Testo estratto.
___

Una pennellata d’autore che sopra un letto di pianoforte e riflessioni, insegue il senso della visione.

La sfida è di quelle che l’avvocato appassionato di enigmistica, tra uno sberleffo compiaciuto e un bemolle sornione, è certo di poter vincere: il rebus, uno dei tanti affrontati e risolti al riparo delle colline astigiane, grazie a una fulminea intuizione.

Sì, proprio un lampo giallo al parabrise.

Mentre rimugina tasti e pensieri, s’impegna ad accordare immagini con significati.

Cercando di te.

Il baffo che custodisce la voce filtrata attraverso sabbia e whisky, biascica il tema del rebus: cercando di lei, per l’appunto.

images

Un vecchio caffè. Con dentro uno specchio. Nello specchio, il mare. Dentro il mare, una piccola barca.

Gli indizi scenografici sono questi.

La sigaretta abbandonata in preda alla riflessione, s’involve in volute di connessioni.

Seconda quartina.

Un altro caffè. Con dentro uno specchio. Nello specchio, il mare. Dentro il mare, una piccola barca.

Le dita sul pianoforte interrogano con maestria ripetizioni, rimandi.

Una prima barca che porta ad un secondo caffè. Il suggerimento di un’altra traversata, con l’ennesima barca pronta per lui, sempre alla ricerca di lei.

Il sorriso della comprensione. Il tempo di un mugolio risolutore.

Il giro in cerca di lei, è turistico. L’amore agognato, il tema del rebus, è una mistificazione. E già perché, rivela il Maestro, chi affitta le barche è anche il padrone di tutti i caffè.

Conflitto d’interessi incompatibile con la liberalità dell’amore.

Compiaciuto per la soluzione del rebus, il pianoforte tuttavia approda, tra la rabbia e la disillusione della rivelazione, al porto mercantilistico del paga di qua, e paga di là, noleggia una barca e prendi un caffè.

Nell’ultima terzina, l’amara considerazione:

Ah, è meglio star qui a guardare

i pianeti nuotare davanti a me

nell’oscurità del rebus

Malgrado tutto, poco male! Ancora una volta, dall’alto dei suoi ottant’anni di poesia e musica, lo smaliziato Conte troverà conforto nella ricerca di un po’ d’Africa in giardino, tra l’oleandro e il baobab. 

Alcuni luoghi sono un’enigma; altri, una spiegazione.

___

Prova tu.
Rispondi a queste domande sul testo dedicato al rebus di Conte:
1. Dove l'avvocato affronta e risolve i suoi rebus?
2. Secondo la rivelazione del Maestro, chi è il padrone di tutti i caffè?
3. Tra quali due piante il Conte cercherà un po' d'Africa in giardino?
Per rispondere basati soltanto sul testo.

Dati in esame.
___

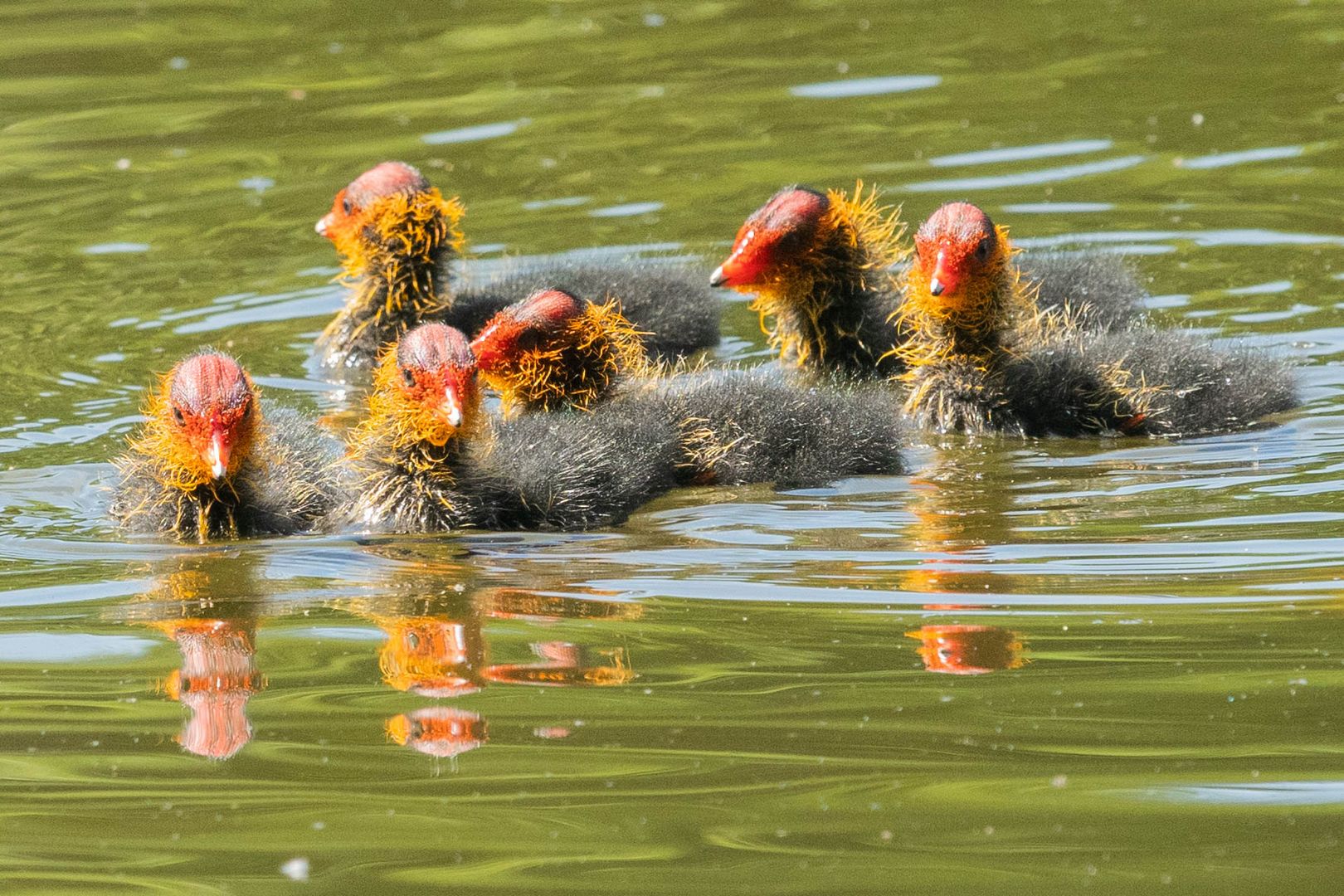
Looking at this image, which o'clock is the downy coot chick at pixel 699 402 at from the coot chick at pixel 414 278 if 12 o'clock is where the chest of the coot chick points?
The downy coot chick is roughly at 8 o'clock from the coot chick.

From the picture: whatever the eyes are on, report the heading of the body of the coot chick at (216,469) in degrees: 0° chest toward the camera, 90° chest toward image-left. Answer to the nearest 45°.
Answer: approximately 0°

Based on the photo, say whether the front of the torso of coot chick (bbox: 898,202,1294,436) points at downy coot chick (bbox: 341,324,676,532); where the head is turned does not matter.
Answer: yes

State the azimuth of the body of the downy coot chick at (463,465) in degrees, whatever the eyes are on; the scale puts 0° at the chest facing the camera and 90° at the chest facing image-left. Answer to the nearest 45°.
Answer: approximately 45°

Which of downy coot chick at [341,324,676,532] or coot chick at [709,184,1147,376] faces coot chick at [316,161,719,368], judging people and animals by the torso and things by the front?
coot chick at [709,184,1147,376]

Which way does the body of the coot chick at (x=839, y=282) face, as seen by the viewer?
to the viewer's left

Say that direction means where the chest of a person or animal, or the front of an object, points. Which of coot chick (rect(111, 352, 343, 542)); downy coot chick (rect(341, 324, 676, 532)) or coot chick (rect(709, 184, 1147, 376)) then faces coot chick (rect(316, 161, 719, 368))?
coot chick (rect(709, 184, 1147, 376))

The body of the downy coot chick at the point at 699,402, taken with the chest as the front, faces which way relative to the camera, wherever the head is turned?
to the viewer's left
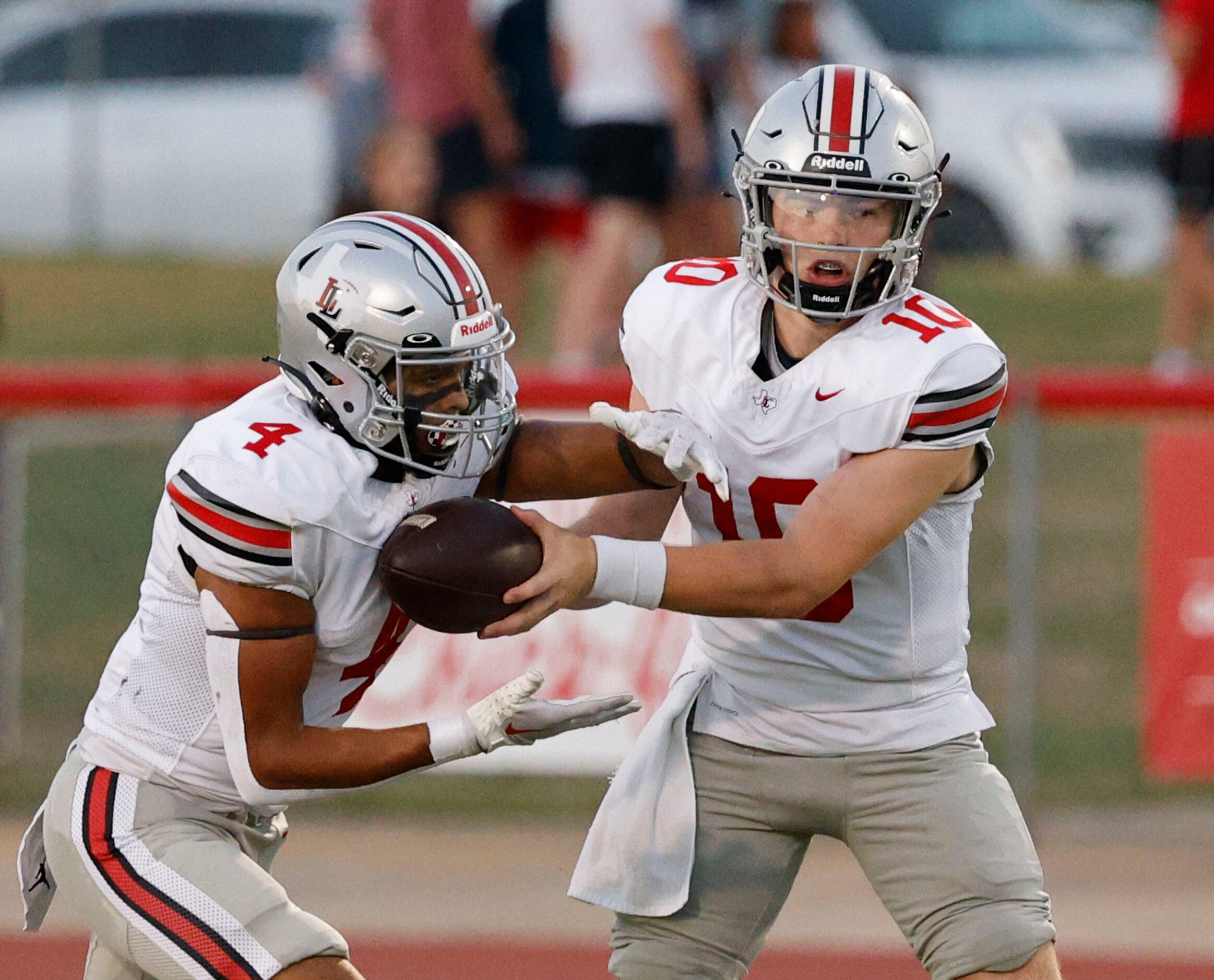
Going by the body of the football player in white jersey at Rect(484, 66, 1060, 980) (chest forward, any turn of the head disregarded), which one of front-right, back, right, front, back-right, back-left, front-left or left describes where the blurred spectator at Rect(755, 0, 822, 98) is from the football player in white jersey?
back

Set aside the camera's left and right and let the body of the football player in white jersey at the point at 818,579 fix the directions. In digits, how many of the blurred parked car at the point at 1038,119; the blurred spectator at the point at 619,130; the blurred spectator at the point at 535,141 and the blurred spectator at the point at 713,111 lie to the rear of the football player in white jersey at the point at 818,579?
4

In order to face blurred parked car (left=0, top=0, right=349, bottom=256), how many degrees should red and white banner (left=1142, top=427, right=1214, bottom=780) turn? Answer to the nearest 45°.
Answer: approximately 135° to its right

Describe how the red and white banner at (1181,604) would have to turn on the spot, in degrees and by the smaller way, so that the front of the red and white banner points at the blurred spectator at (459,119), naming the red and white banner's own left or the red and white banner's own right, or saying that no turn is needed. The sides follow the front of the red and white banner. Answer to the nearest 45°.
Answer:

___

La tua risposta.
1. Al riparo delle colline astigiane.
2. Chi affitta le barche.
3. Tra l'oleandro e il baobab.